Il identifie trois dangers qui résulteraient d’une réglementation. D’abord, cela figerait dans les textes l’évolution rapide de la technologie, ce qui pourrait conduire à paralyser le progrès. Il pourrait en résulter une erreur de qualification sur la nature de l’objet à réglementer, entraînant une évasion réglementaire vers des pays plus accueillants.
Ainsi, mis à part les mesures prévues pour la lutte anti-blanchiment et financement du terrorisme, la réglementation des cryptomonnaies se doit d’être technologiquement neutre, en s’adressant aux acteurs et non aux produits eux-mêmes. Cela permettrait de créer un environnement favorable au développement de la technologie, en laissant les cryptomonnaies et les innovations qu’elles portent se développer dans leur propre espace.
Son objectif pour la France est clair : préserver les bénéfices de l’innovation technologique et protéger l’intégrité des marchés.
Tirer profit de la technologie blockchain
Nous comprenons que l’objectif pour l’État et les acteurs extérieurs à la sphère crypto est de profiter simplement des avancées technologiques, tout en se préservant de leurs craintes liées à l’émergence des cryptomonnaies. D’ailleurs, le rapport traite de l’intérêt de développer des blockchains privées et d’émettre des tokens dans le cadre des services publics. Il incite de plus le gouvernement à mettre en place un tel système pour l’organisation de la billetterie des Jeux Olympiques de 2024. L’idée semble louable, mais il n’est pas sûr que les crypto-enthousiastes se satisfassent d’une blockchain privée et centralisée…
Une nécessaire protection du système financier actuel
M. Landau propose de limiter strictement l’exposition du secteur financier aux cryptomonnaies, puisque tolérer cette exposition aurait des conséquences graves telles qu’affaiblir la sécurité de l’épargne, permettre un transfert de risque des investisseurs informés vers les particuliers, et créer un risque général pour la stabilité financière. Les régulateurs devraient alors clairement décourager les gestionnaires d’actifs de créer de nouveaux produits financiers se rapportant aux cryptomonnaies et d’inclure ces actifs dans des organismes de placement collectif grand public.

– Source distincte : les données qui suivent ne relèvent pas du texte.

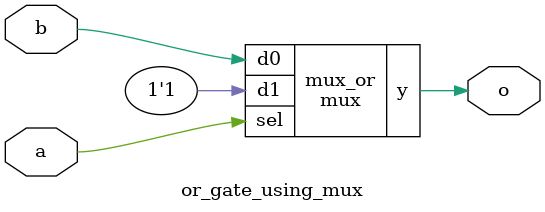
<source format=sv>

module mux
(
  input  d0, d1,
  input  sel,
  output y
);

  assign y = sel ? d1 : d0;

endmodule

//----------------------------------------------------------------------------
// Task
//----------------------------------------------------------------------------

module or_gate_using_mux
(
    input  a,
    input  b,
    output o
);

  // Task:

  // Implement or gate using instance(s) of mux,
  // constants 0 and 1, and wire connections

  wire gap;

  mux mux_or
  (
    .sel(a),
    .d1(1), .d0(b),
    .y(o)
  );

endmodule

</source>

Construction d’un cadre fiscal et comptable
Pour ce qui intéresse le plus les acteurs du monde crypto, le rapport tente une clarification des pratiques et du cadre réglementaire. M. Landau a conscience que l’incertitude légale actuelle est défavorable au développement des activités.
S’agissant des gains liés à l’achat et à la vente de cryptomonnaies, il convient d’adopter un régime proche, voire similaire, de celui qui s’applique aux opérations en devises. En ce qui concerne les particuliers, il reprend et rappelle ici simplement la décision du Conseil d’État du 26 avril 2018. Pour les entreprises, le taux d’IS normal s’applique sur les gains de cession, c’est-à-dire 33%. Cette approche fiscale est d’ailleurs en contradiction avec le discours tenu à l’encontre des cryptomonnaies, qui ne sont pas considérées comme étant des monnaies, mais se voient appliquer le régime commun aux opérations de change inter-devises.
S’agissant des initial coin offerings, du point de vue de l’émetteur, l’objectif est d’aligner le rythme de constatation des revenus liés à l’émission de tokens (et donc de leur imposition) sur toute la durée nécessaire au développement du bien ou du service, puisque « un assujettissement prématuré à l’impôt sur les sociétés risquerait d’entraver la production du bien ou du service considéré ». Il propose alors des solutions au niveau comptable et fiscal pour y parvenir, mais fait la distinction entre les utility tokens et les securities tokens. Pour ces derniers, ce sont les règles de comptabilisation et de fiscalité des valeurs mobilières qui ont vocation à s’appliquer.
Du point de vue des investisseurs, M. Laudau propose un traitement différencié selon que les souscripteurs de tokens les détiennent durablement ou non, et selon que ces crypto-actifs répondent effectivement à la production ou à la fourniture de biens ou de services de l’entité émettrice. Ainsi, en cas de détention durable et production ou fourniture d’un bien ou d’un service, le détenteur pourrait bénéficier d’un régime d’exonération lors de la cession. Pour les tokens ne répondant pas à ces deux conditions, le détenteur occasionnel se verrait appliquer un taux forfaitaire de 40,2%, quant aux cessions à titre habituel un taux marginal pouvant aller jusqu’à 62,2% s’appliquerait.
Mise en place d’un agrément unique pour les plateformes
Selon M. Landau, il est nécessaire et urgent de proposer un statut expérimental pour les plateformes d’échange, il estime que celles-ci « sont les principaux points de contact entre le monde crypto le système financier ; elles sont particulièrement vulnérables aux risques de détournement, de blanchiment et d’intégrité de marché ». Il propose alors la mise en place d’un statut spécifique portant agrément unique des prestataires de services en cryptomonnaies, dont les obligations afférentes seraient fonction des services proposés par la plateforme. Ce statut expérimental aurait vocation à s’effacer devant un statut européen unique de type « Euro BitLicense » dans les 2 à 3 ans à venir.
En conclusion, oui, le rapport est pédagogique et clair, il est à la portée des politiques à qui justement il est destiné. Mais nous pouvons lire entre lignes, ou parfois textuellement, que l’auteur n’est pas un crypto-enthousiaste. En effet, M. Landau s’applique à expliquer le fonctionnement et la portée des cryptomonnaies, mais ponctue ses réflexions avec des affirmations qui ne sont pas toujours cohérentes avec les faits allégués précédemment. Il estime que les cryptomonnaies ne sont pas efficientes et ne sont pas adaptées à une utilisation par un grand nombre de personnes, mais il oublie de détailler les projets d’amélioration tels que le Lightning Network, Plasma sur Ethereum et les blockchains de troisième génération comme EOS.